His verbal thinking was interrupted by the drone reporting. "Sap Slug trail origin located."
Rafael looked toward the area where the drone's audible report emanated near the open entrance to the canopy. A visible beam of blue light shone out from the drone, pointing to the origin of the slug trail. It was a spot on the tree frond adjacent to the damaged frond about a foot and a half above the ground. "Keep following the one overhead," he instructed Celina.
He followed the cleared path the drone had made for them when they followed the engorged slug earlier back toward the entrance. He stopped at the indicated frond and stared at the spot where the slug's trail ended according to the drone. "Drone: Record the exact spot. Kill the blue light." He approached it and examined o his eye the frond's central vein seemed to have a slight narrowing at the spot that was roughly as long as the slug had been before it inflated with ingested sap. "Drone: Dimensional analysis. Would the volume of the unfed slug fit in that narrowingof the vein?"

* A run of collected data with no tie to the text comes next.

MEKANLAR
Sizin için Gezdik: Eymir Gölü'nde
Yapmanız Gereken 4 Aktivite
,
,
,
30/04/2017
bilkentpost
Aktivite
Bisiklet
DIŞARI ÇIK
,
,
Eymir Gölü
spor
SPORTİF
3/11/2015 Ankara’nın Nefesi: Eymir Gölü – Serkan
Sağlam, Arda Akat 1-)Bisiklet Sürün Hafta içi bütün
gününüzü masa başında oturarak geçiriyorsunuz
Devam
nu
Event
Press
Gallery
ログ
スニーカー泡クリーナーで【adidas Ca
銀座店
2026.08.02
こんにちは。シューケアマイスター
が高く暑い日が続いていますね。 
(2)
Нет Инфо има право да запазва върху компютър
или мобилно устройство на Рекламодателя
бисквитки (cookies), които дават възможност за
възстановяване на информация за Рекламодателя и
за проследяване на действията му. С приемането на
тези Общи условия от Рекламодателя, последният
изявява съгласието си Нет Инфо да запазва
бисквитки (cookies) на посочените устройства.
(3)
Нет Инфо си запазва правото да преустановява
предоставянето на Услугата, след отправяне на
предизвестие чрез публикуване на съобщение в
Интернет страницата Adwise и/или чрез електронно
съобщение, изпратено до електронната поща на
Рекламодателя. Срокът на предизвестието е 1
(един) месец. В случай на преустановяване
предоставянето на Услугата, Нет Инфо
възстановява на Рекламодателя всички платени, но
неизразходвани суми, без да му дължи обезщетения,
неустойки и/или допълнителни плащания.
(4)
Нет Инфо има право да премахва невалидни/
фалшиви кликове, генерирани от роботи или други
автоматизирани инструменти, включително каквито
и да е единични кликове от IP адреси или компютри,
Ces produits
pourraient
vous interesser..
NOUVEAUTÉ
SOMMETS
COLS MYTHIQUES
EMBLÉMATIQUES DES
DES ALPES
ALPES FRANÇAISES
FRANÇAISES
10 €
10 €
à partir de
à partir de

"Not precisely," the drone responded, "however, the vein is expanding slowly in that area. I anticipate the narrowing will be gone within an hour at the current rate of change. It is probable that the area would have been a match for the sap slug volume at the approximate time the initial cut was made to the frond this morning."
"Remarkable. Drone: is there any evidence of an older sap slug trail leading to the depressed area of the vein from somewhere else?"
"Negative. However, the trail residue is being slowly absorbed into the frond tissue. If the older trail was much older, at least 20 hours, it could have been entirely absorbed and become undetectable."
"So not conclusive…" Rafael mumbled. "Drone: look for other such vein depressions from ground level to a height of one meter on frond veins within ten meters of the entrance opening."
"One located on the damaged frond. The trail leads to the entrance and corresponds to the captured sap slug."
Rafael nodded. "Drone: examine the fronds at the same height along the perimeter in both directions from the entrance opening for twenty meters. Use a detailed examination using whatever scan types required to determine whether sap slugs are hiding, pressed against the fronds on the other veins."
The drone moved off along the perimeter stopping for less than a second at each frond's central vein. From the far end of its search area, a few seconds later it reported, "No sap slugs found at specified locations." Then, as if realizing its precise language left some ambiguity, it continued, "Or at any location within the full scope of my examination: 0.5 meters up and down from that height."
Rafael nodded. It was starting to make sense. He looked away from the frond and back toward Celina. She had moved closer to the tree trunk following the line of the overhead frond vein, splitting her attention between picking a path and watching her scanner. She was about six or seven meters in from the canopy edge wall now. Moving carefully through the brush, Rafael walked over to join her.